* _WORK ITEM_: Through the last line of the entries, please copy every line exactly, starting with the one that contains "left elbow: (191, 271)".

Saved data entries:
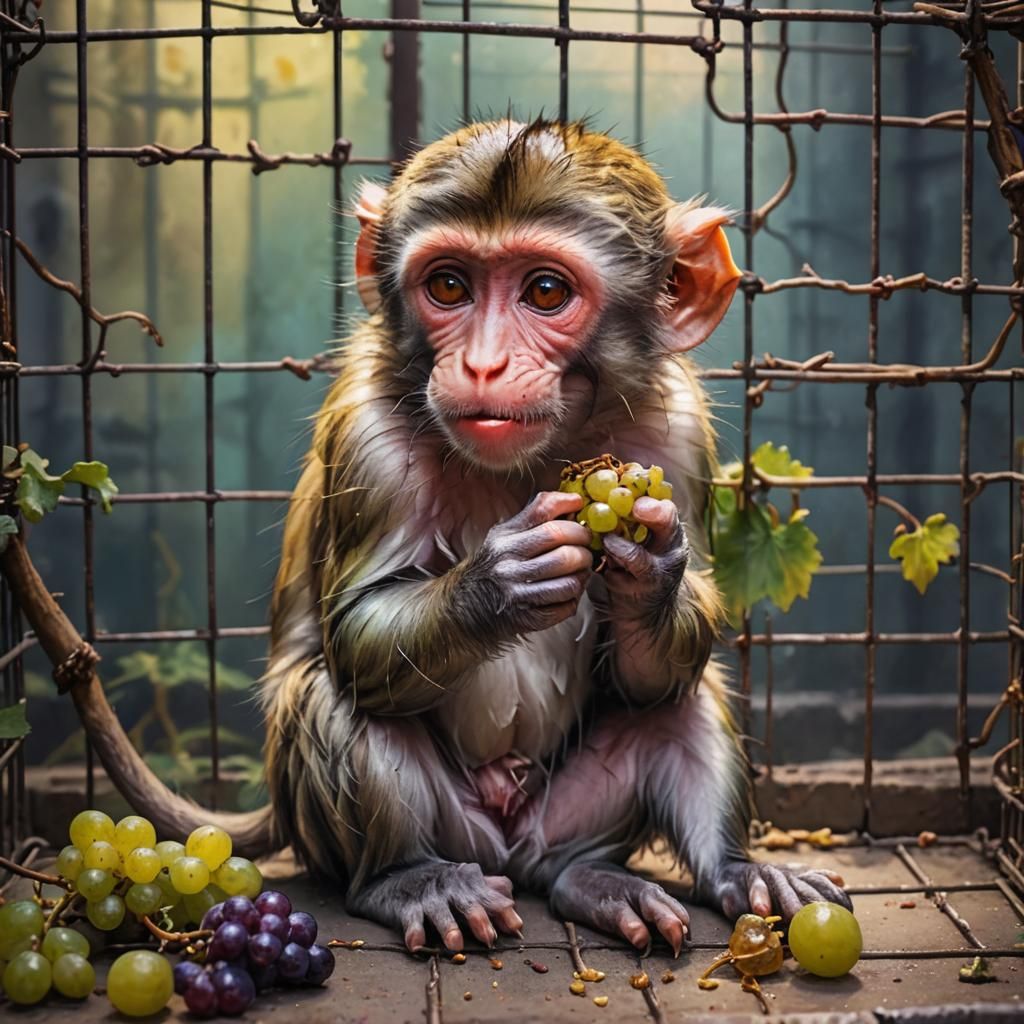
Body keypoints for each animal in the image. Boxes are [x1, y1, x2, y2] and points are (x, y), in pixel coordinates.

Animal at [50, 118, 850, 955]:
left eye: (545, 291)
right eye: (448, 288)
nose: (483, 363)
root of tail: (509, 848)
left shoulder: (676, 432)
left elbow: (653, 676)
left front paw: (651, 575)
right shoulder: (367, 436)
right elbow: (356, 637)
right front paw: (499, 584)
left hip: (566, 816)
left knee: (676, 707)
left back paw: (657, 875)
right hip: (442, 830)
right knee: (334, 700)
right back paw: (410, 880)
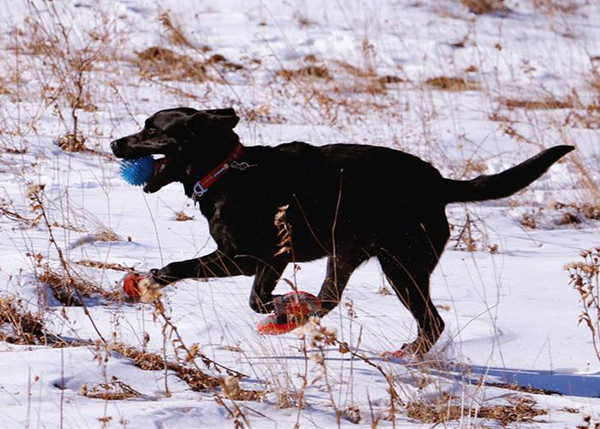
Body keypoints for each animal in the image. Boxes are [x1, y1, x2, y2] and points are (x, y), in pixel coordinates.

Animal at [110, 108, 576, 354]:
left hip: (402, 265)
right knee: (331, 299)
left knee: (432, 321)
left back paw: (409, 355)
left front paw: (150, 281)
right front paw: (288, 308)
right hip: (348, 253)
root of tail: (439, 183)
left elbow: (191, 271)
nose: (115, 143)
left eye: (151, 129)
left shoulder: (248, 257)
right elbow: (255, 297)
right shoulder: (266, 260)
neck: (227, 169)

* _RESPONSE_:
left elbow: (191, 271)
nose: (115, 143)
left eye: (151, 129)
left shoulder: (248, 257)
right elbow: (255, 297)
right shoulder: (266, 260)
neck: (227, 169)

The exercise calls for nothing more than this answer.